• _What the task requires_: Your copy should repeat the data that follows exactly and contain no image.

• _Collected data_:
::::::::

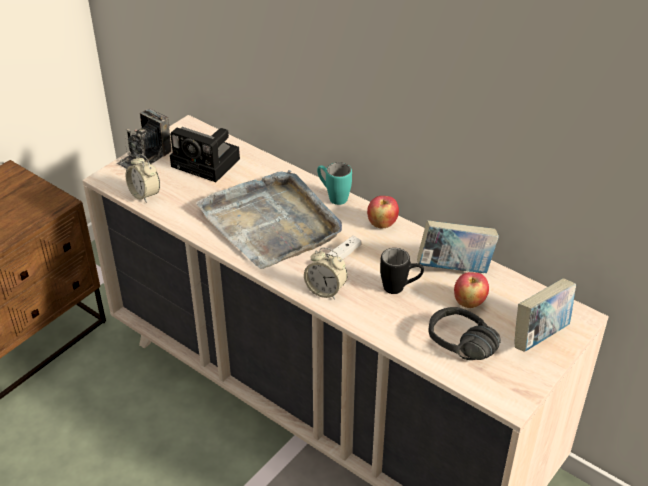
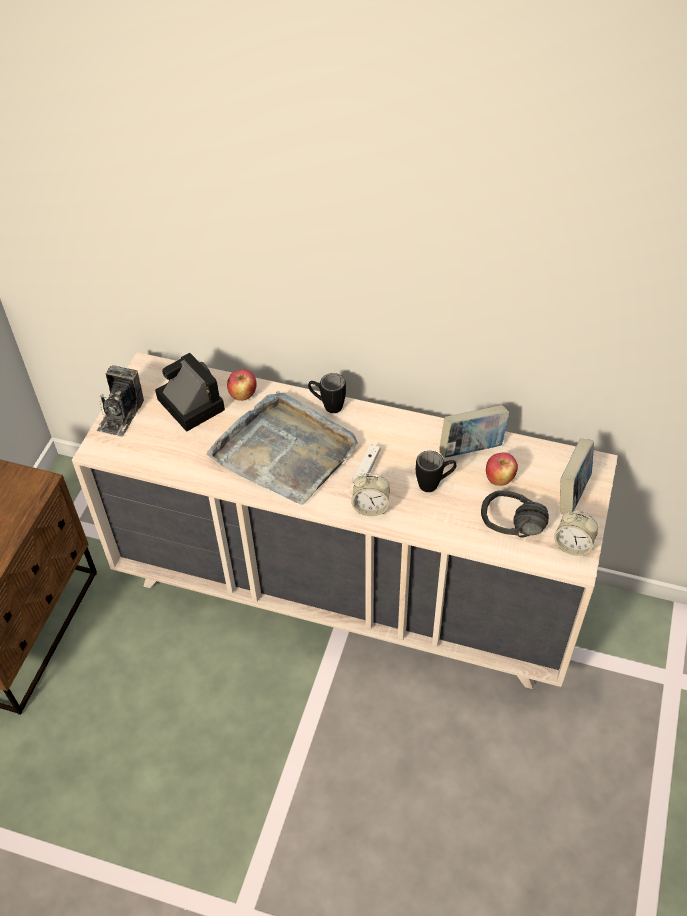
camera: 20 degrees left, 10 degrees up
(145, 194) = (145, 457): alarm clock -> alarm clock (572, 546)
(208, 163) = (188, 403): camera -> camera turned 135 degrees counterclockwise
(333, 197) = (327, 405): turquoise mug -> black mug
(382, 224) = (386, 421): apple -> apple (243, 395)

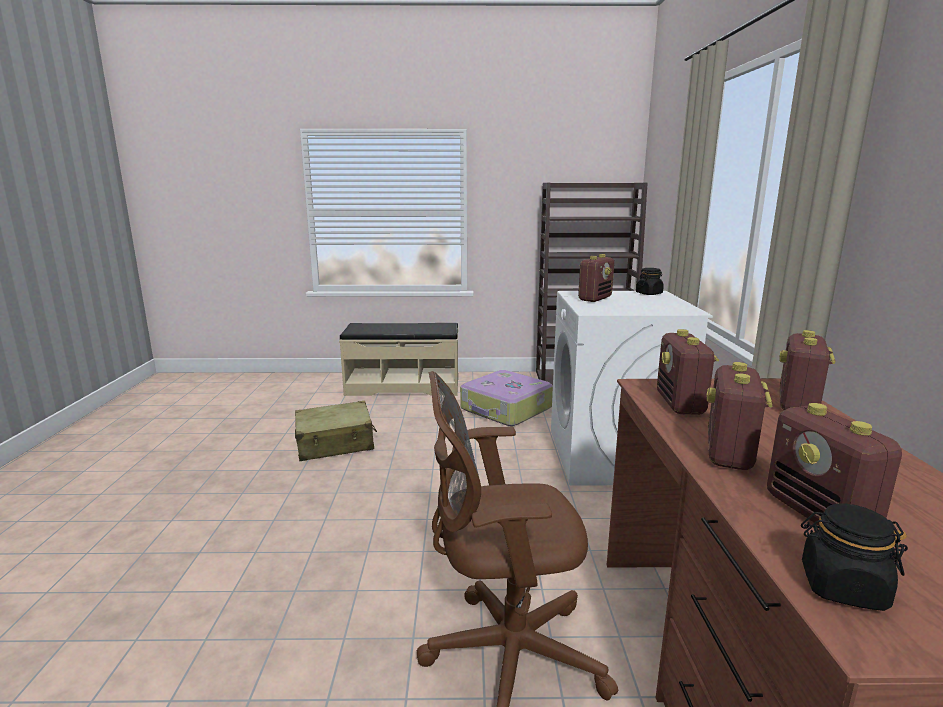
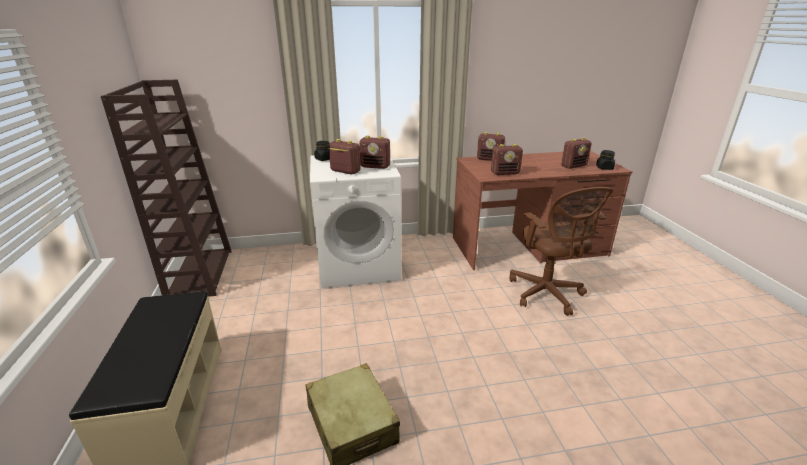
camera: 100 degrees left, 10 degrees up
(506, 409) = (268, 313): suitcase -> none
(729, 454) = (545, 170): radio -> radio (375, 166)

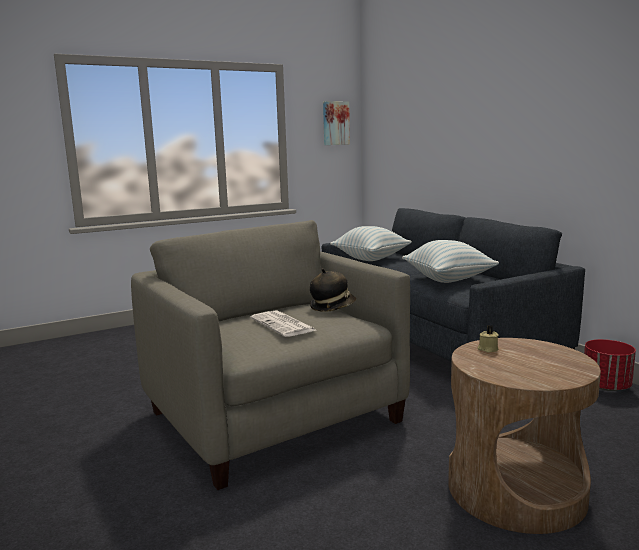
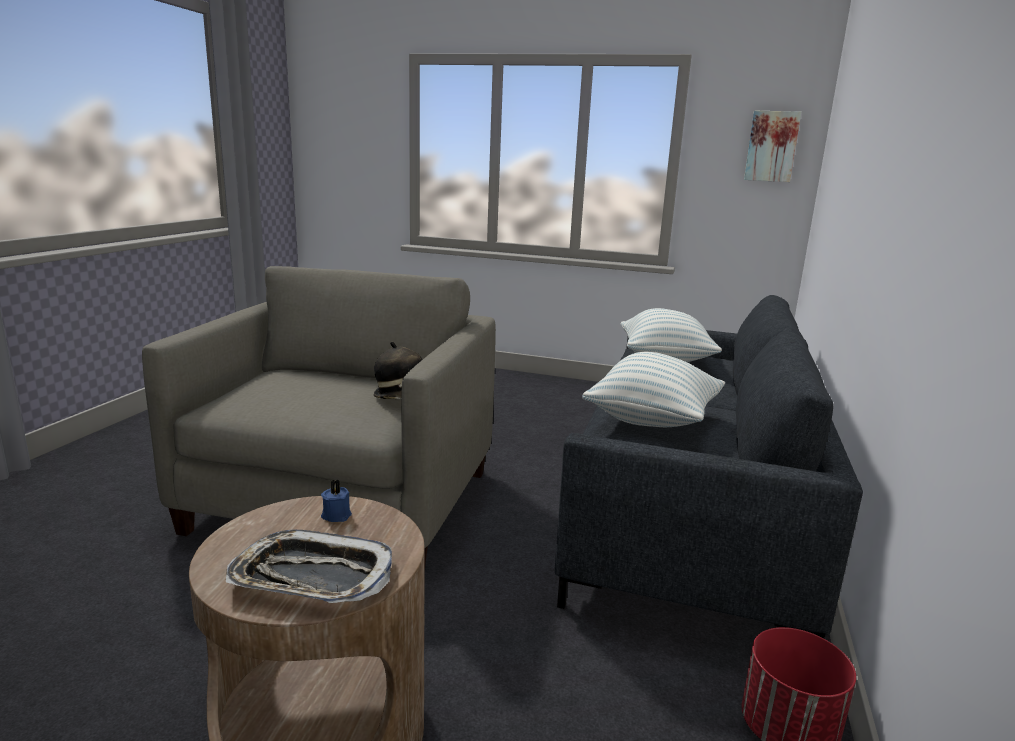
camera: 45 degrees right, 5 degrees up
(283, 325) = (306, 394): newspaper -> none
(487, 349) = (336, 515): beige candle -> blue candle
(556, 365) = (312, 577): none -> tray

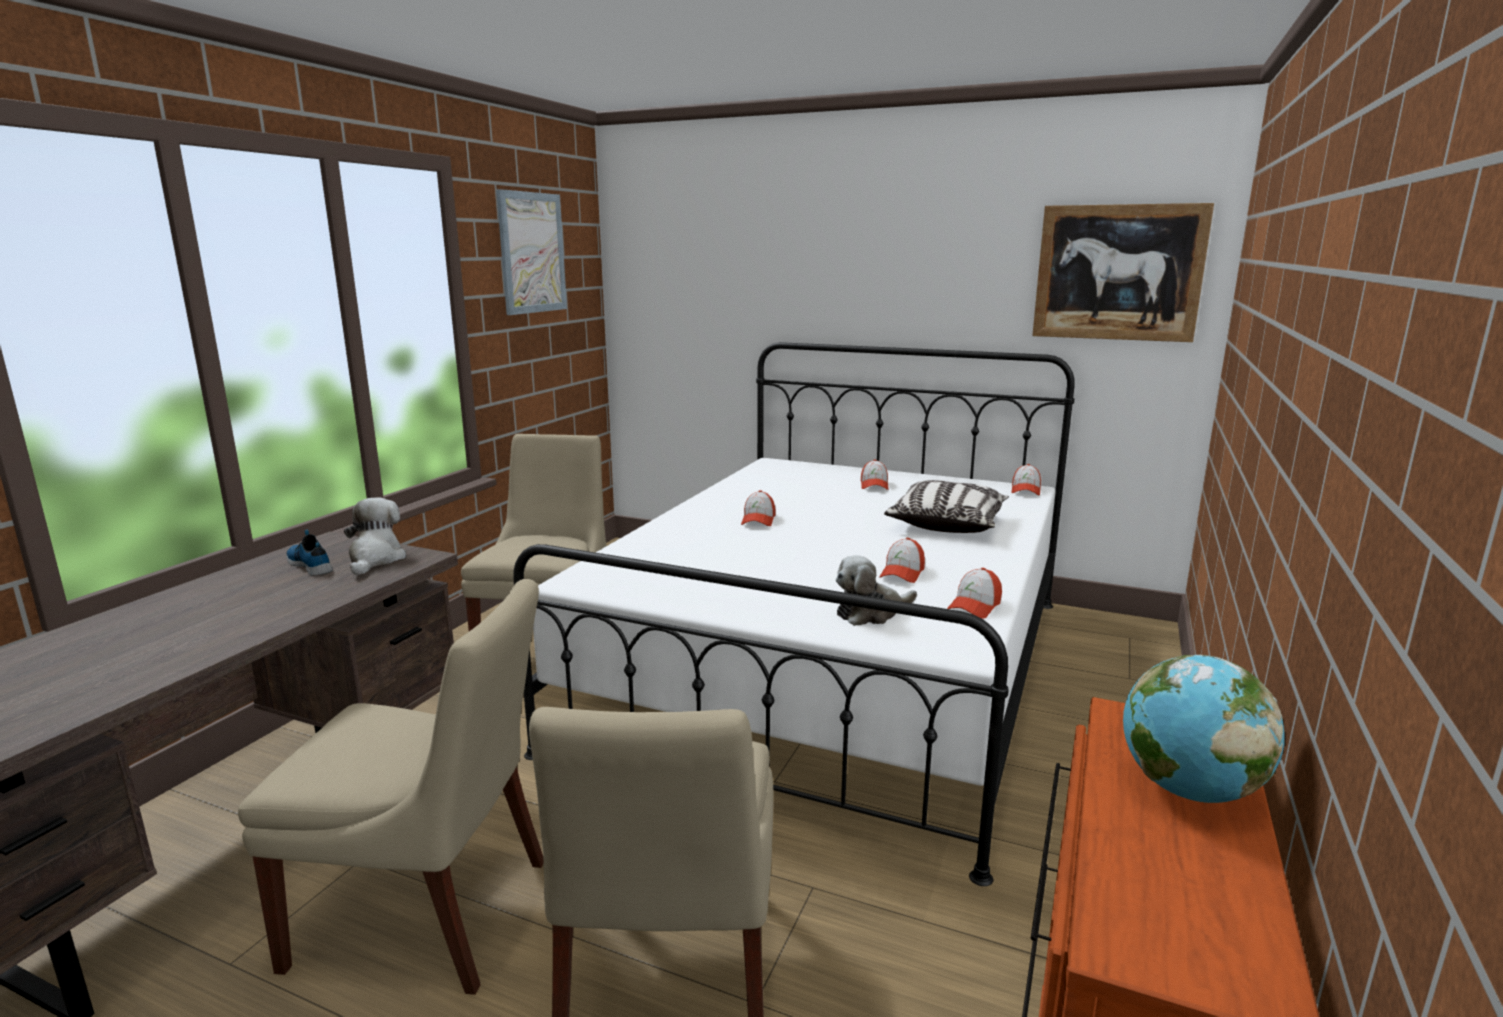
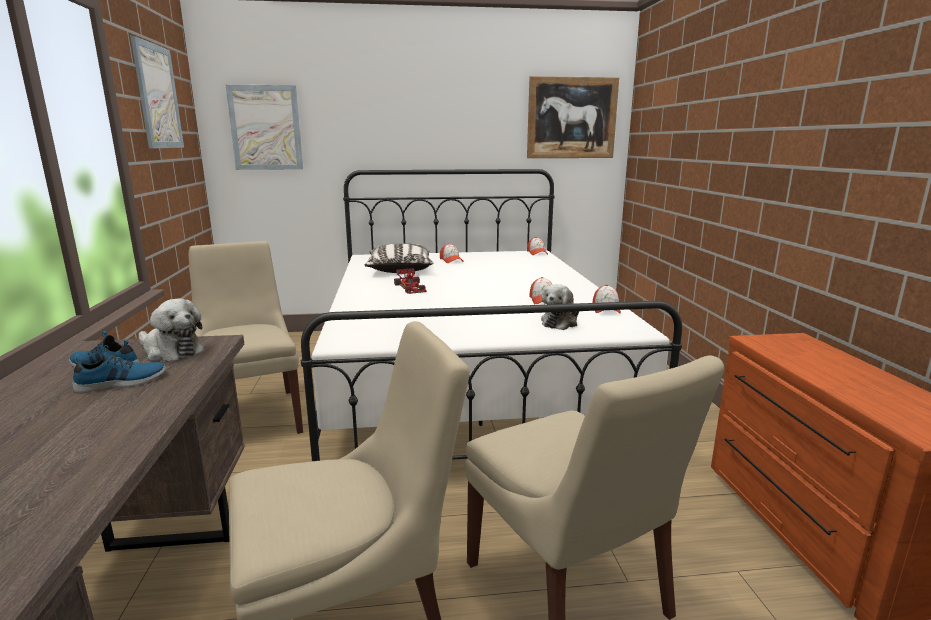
camera: 30 degrees left, 0 degrees up
(297, 585) = (121, 383): none -> shoe
(375, 559) = (171, 351): plush toy -> plush toy turned 150 degrees clockwise
(673, 282) = (265, 128): none -> picture
(758, 520) = (411, 287): cap -> toy car
(947, 524) = (524, 273): pillow -> pillow (399, 269)
(1188, 789) = (831, 363): globe -> none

::::::::

• _Task result_:
camera: 20 degrees left, 10 degrees up
(145, 194) = (145, 457): alarm clock -> alarm clock (572, 546)
(208, 163) = (188, 403): camera -> camera turned 135 degrees counterclockwise
(333, 197) = (327, 405): turquoise mug -> black mug
(382, 224) = (386, 421): apple -> apple (243, 395)

camera: 100 degrees left, 10 degrees up
(506, 409) = (268, 313): suitcase -> none
(729, 454) = (545, 170): radio -> radio (375, 166)

camera: 45 degrees right, 5 degrees up
(283, 325) = (306, 394): newspaper -> none
(487, 349) = (336, 515): beige candle -> blue candle
(556, 365) = (312, 577): none -> tray

camera: 30 degrees left, 0 degrees up
(297, 585) = (121, 383): none -> shoe
(375, 559) = (171, 351): plush toy -> plush toy turned 150 degrees clockwise
(673, 282) = (265, 128): none -> picture
(758, 520) = (411, 287): cap -> toy car
(947, 524) = (524, 273): pillow -> pillow (399, 269)
(1188, 789) = (831, 363): globe -> none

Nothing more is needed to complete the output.